Ранко практиковала привязывание мужа за ногу. В то же время она была поклонницей совсем другой музыки – весьма далёкой от дребезжания колокольчика, приводимого в движение дрожащей и болезненной рукой. Ранко танцевала в кафе-шантане. И хотя с наступлением осени становилось всё холоднее, а её раскрашенное тело на пути от гримёрной к сцене успевало покрыться гусиной кожей, под звуки джаза довольно скоро её пудра промокала от пота. И тот, кто чересчур внимательно наблюдал за движениями её ног, будто бы живших своей отдельной и беззаботной жизнью, вряд ли мог представить себе, что бечева соединяла их с одним-единственным мужчиной. Я говорю «соединяла бечева», но на самом-то деле это именно Ранко привязывала мужа за ногу.

Было уже десять вечера, когда Ранко залезла в ванную при гримёрной. Только четыре дня из десяти она могла позволить себе такое. В остальные шесть репетиции заканчивались в два, в три, а то и на рассвете. И хотя в её доме возле парка Асакуса проживало немало людей из театрального мира, всё равно в час ночи парадную дверь запирали на «собачку», так что открыть её можно было только изнутри.

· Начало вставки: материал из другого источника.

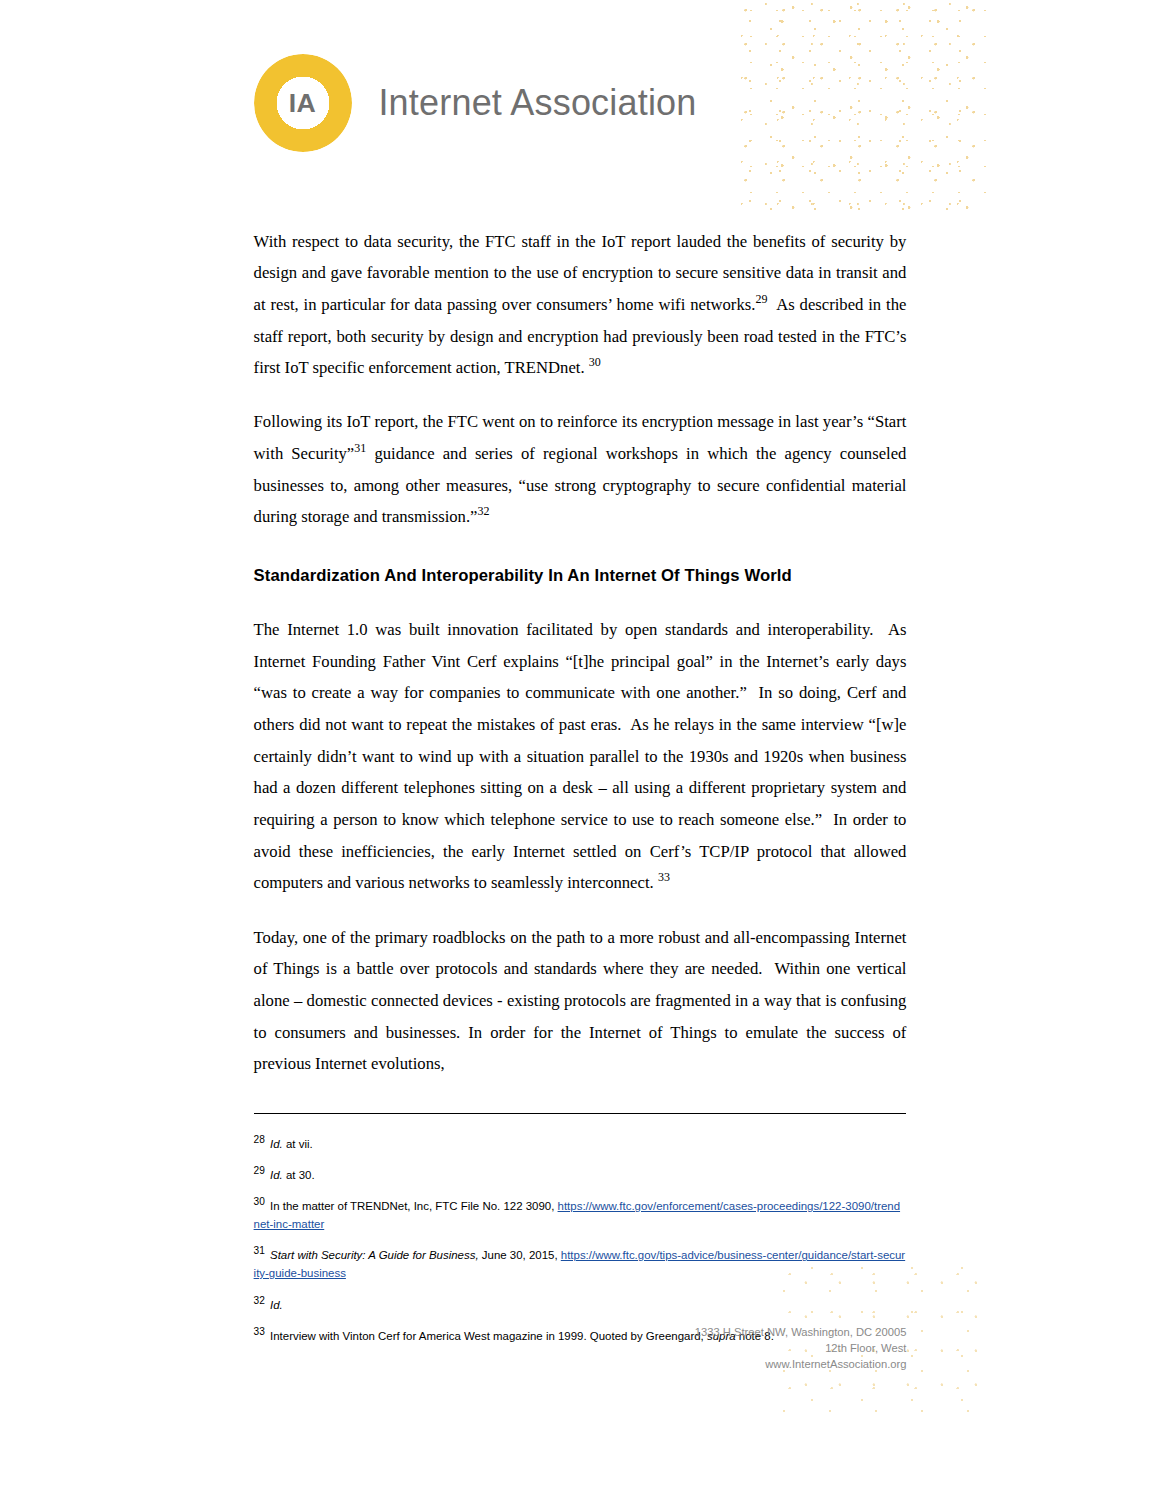IA
Internet Association
With respect to data security, the FTC staff in the IoT report lauded the benefits of security by design and gave favorable mention to the use of encryption to secure sensitive data in transit and at rest, in particular for data passing over consumers’ home wifi networks.29 As described in the staff report, both security by design and encryption had previously been road tested in the FTC’s first IoT specific enforcement action, TRENDnet. 30
Following its IoT report, the FTC went on to reinforce its encryption message in last year’s “Start with Security”31 guidance and series of regional workshops in which the agency counseled businesses to, among other measures, “use strong cryptography to secure confidential material during storage and transmission.”32
Standardization And Interoperability In An Internet Of Things World
The Internet 1.0 was built innovation facilitated by open standards and interoperability. As Internet Founding Father Vint Cerf explains “[t]he principal goal” in the Internet’s early days “was to create a way for companies to communicate with one another.” In so doing, Cerf and others did not want to repeat the mistakes of past eras. As he relays in the same interview “[w]e certainly didn’t want to wind up with a situation parallel to the 1930s and 1920s when business had a dozen different telephones sitting on a desk – all using a different proprietary system and requiring a person to know which telephone service to use to reach someone else.” In order to avoid these inefficiencies, the early Internet settled on Cerf’s TCP/IP protocol that allowed computers and various networks to seamlessly interconnect. 33
Today, one of the primary roadblocks on the path to a more robust and all-encompassing Internet of Things is a battle over protocols and standards where they are needed. Within one vertical alone – domestic connected devices - existing protocols are fragmented in a way that is confusing to consumers and businesses. In order for the Internet of Things to emulate the success of previous Internet evolutions,
28 Id. at vii.
29 Id. at 30.
30 In the matter of TRENDNet, Inc, FTC File No. 122 3090, https://www.ftc.gov/enforcement/cases-proceedings/122-3090/trendnet-inc-matter
31 Start with Security: A Guide for Business, June 30, 2015, https://www.ftc.gov/tips-advice/business-center/guidance/start-security-guide-business
32 Id.
33 Interview with Vinton Cerf for America West magazine in 1999. Quoted by Greengard, supra note 8.
1333 H Street NW, Washington, DC 20005
12th Floor, West
www.InternetAssociation.org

В гримёрной Ранко как-то нечаянно обмолвилась: «Мы живём на третьем этаже и делаем так: спускаем из окна верёвку. А верёвку он привязывает к ноге. Я снизу подёргаю – он проснётся и откроет мне дверь».

– То есть ты живёшь с настоящим канатом?

(«Канатом» в театральном мире называют мужчину, который живёт за счёт женщины).

– Ранко, ты говоришь ужасные вещи. Ты только сама подумай. Вот я подёргаю за верёвку, а он подумает, что это ты, и откроет дверь. Он ведь со сна ничего не соображает. До самой постели меня доведёт. Надо будет попробовать. Неплохая идея.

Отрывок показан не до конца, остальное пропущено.